Sachsen-Anhalt: AfD-Pläne lösen Alarm bei Beamten und Gewerkschaften aus
Admin UserSachsen-Anhalt: AfD-Pläne lösen Alarm bei Beamten und Gewerkschaften aus
Öffentliche Einrichtungen und Gewerkschaften in Sachsen-Anhalt haben schwere Bedenken gegen einen möglichen Regierungsbeitritt der rechtsextremen AfD geäußert. Beamte warnen, dass die von der Partei geplanten Reformen das Bildungssystem, die Polizeiarbeit und Gleichstellungsinitiativen im Land grundlegend verändern könnten.
Zu den Vorhaben der AfD gehören die Abschaffung der Schulpflicht, die Einführung von „Heimatkunde“ in den Lehrplänen sowie die Auflösung inklusiver Klassen. Malte Gerken von der Bildungsgewerkschaft GEW sagte voraus, dass viele Lehrkräfte Sachsen-Anhalt verlassen würden, sollten diese Pläne umgesetzt werden. Eva Gerth, Landesvorsitzende der Gewerkschaft, fügte hinzu, dass unter einer AfD-geführten Regierung weniger Forscher in die Region ziehen und junge Menschen sie möglicherweise ganz meiden würden.
Sarah Schulze, die amtierende Landesgleichstellungsbeauftragte, wies auf die Gefährdung ihrer Position hin.
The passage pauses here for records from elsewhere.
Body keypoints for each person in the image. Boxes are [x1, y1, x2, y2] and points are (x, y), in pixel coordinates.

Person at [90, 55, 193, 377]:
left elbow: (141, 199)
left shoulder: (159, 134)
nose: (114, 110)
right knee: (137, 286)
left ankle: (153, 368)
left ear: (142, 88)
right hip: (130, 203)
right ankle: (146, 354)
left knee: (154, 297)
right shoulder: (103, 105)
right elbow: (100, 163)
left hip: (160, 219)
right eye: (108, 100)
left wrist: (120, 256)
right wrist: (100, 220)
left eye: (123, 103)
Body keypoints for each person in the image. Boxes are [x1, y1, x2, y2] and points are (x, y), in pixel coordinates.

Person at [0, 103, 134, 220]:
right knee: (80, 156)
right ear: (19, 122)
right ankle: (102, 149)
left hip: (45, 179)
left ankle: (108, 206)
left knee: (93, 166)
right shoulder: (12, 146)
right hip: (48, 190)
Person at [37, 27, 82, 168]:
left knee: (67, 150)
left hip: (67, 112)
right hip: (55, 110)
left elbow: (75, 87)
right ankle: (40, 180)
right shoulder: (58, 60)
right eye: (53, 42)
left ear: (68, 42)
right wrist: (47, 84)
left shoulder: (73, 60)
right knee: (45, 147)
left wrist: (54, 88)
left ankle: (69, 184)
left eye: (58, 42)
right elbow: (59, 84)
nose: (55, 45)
Die AfD plant, ihr Amt abzuschaffen und durch eine „Familienbeauftragte“ zu ersetzen – obwohl die Landesverfassung ausdrücklich die Förderung der Gleichstellung vorschreibt. Maik Reichel, Leiter der Landeszentrale für politische Bildung, warnte, die AfD könnte seine Behörde auflösen und durch ein „Landesinstitut für politische Bildung und kulturelle Identität“ ersetzen. Er fürchtet, dass diese Umstrukturierung zu einer stark ideologisch geprägten Ausrichtung in Bildung und Kultur führen würde.
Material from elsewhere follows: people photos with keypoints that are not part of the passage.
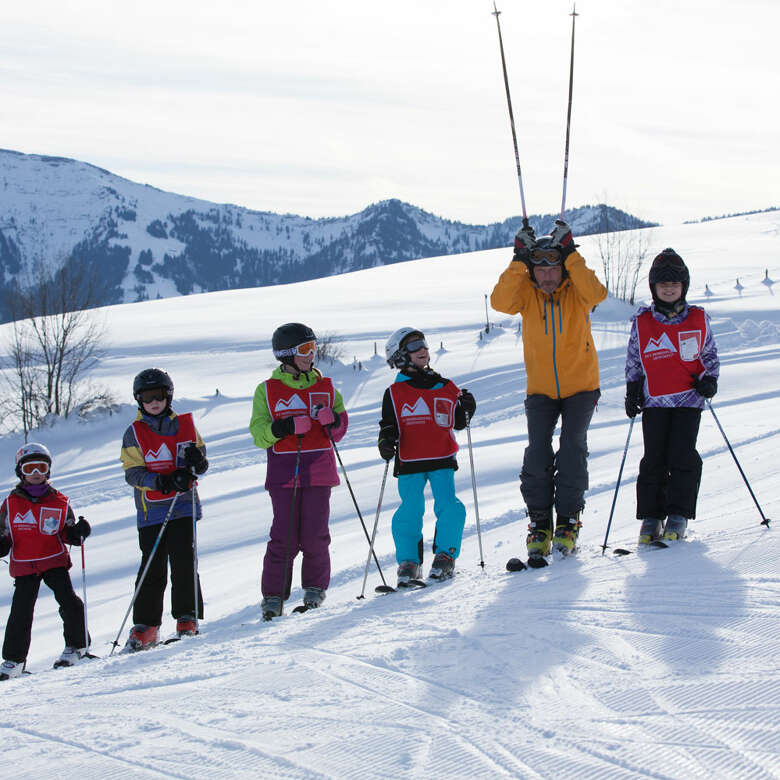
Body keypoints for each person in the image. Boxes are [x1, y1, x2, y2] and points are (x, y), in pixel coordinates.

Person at [490, 220, 607, 567]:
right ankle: (540, 524)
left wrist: (571, 254)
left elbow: (598, 292)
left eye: (553, 268)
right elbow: (500, 302)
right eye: (540, 270)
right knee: (537, 455)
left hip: (581, 387)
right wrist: (518, 260)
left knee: (572, 450)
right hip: (541, 389)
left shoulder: (578, 292)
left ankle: (568, 521)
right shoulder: (526, 293)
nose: (547, 276)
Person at [249, 323, 348, 619]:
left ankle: (315, 589)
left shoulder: (326, 387)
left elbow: (340, 429)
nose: (311, 354)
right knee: (284, 535)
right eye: (305, 349)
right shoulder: (267, 391)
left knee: (316, 535)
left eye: (313, 347)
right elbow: (258, 433)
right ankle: (273, 596)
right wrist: (285, 427)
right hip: (284, 474)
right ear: (287, 355)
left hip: (319, 470)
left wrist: (332, 421)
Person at [624, 248, 719, 544]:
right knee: (653, 458)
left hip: (688, 401)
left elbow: (709, 355)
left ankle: (678, 514)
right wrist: (632, 387)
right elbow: (634, 359)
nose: (668, 289)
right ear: (653, 288)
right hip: (654, 401)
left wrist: (710, 381)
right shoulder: (643, 322)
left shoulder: (697, 318)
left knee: (682, 455)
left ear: (684, 287)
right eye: (663, 284)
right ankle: (651, 517)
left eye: (674, 284)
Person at [377, 327, 476, 585]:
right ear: (400, 356)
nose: (422, 349)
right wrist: (386, 441)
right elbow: (388, 424)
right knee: (410, 510)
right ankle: (409, 562)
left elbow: (457, 422)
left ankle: (445, 555)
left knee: (449, 505)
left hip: (442, 457)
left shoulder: (445, 386)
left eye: (423, 344)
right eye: (413, 346)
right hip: (410, 460)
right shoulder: (394, 393)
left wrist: (467, 408)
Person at [120, 368, 209, 651]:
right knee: (152, 566)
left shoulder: (185, 425)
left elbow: (200, 458)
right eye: (147, 397)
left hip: (183, 506)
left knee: (184, 562)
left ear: (168, 396)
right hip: (152, 511)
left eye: (158, 396)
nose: (153, 402)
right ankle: (147, 625)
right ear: (139, 400)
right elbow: (133, 473)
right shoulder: (134, 432)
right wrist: (162, 481)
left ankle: (187, 616)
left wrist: (197, 463)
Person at [0, 443, 91, 679]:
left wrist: (77, 533)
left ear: (48, 470)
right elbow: (4, 532)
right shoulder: (10, 503)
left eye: (41, 467)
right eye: (30, 468)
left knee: (68, 601)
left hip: (53, 560)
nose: (36, 473)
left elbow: (66, 530)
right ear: (21, 472)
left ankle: (76, 646)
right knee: (21, 611)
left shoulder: (59, 501)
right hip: (25, 564)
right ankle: (14, 660)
Nancy Emmel, stellvertretende Vorsitzende der Polizeigewerkschaft des Landes, betonte, dass Beamte dem Gesetz und nicht politischen Vorgaben folgen müssten. Sie forderte klare Verfahren und starke Führung, um die Polizei auf eine mögliche AfD-Regierung vorzubereiten und ihre Unabhängigkeit von parteipolitischem Einfluss zu wahren.
Die Warnungen kommen zu einer Zeit, in der die von der AfD vorgeschlagenen Reformen zentrale Landesinstitutionen umkrempeln könnten. Würden die Pläne umgesetzt, hätten sie weitreichende Folgen: Sie würden die Bildungspolitik verändern, den Schutz der Gleichstellung zurückdrängen und die Unabhängigkeit der Strafverfolgungsbehörden auf die Probe stellen. Beamte und Gewerkschaften drängen nun auf Maßnahmen, um die bestehenden Strukturen zu sichern.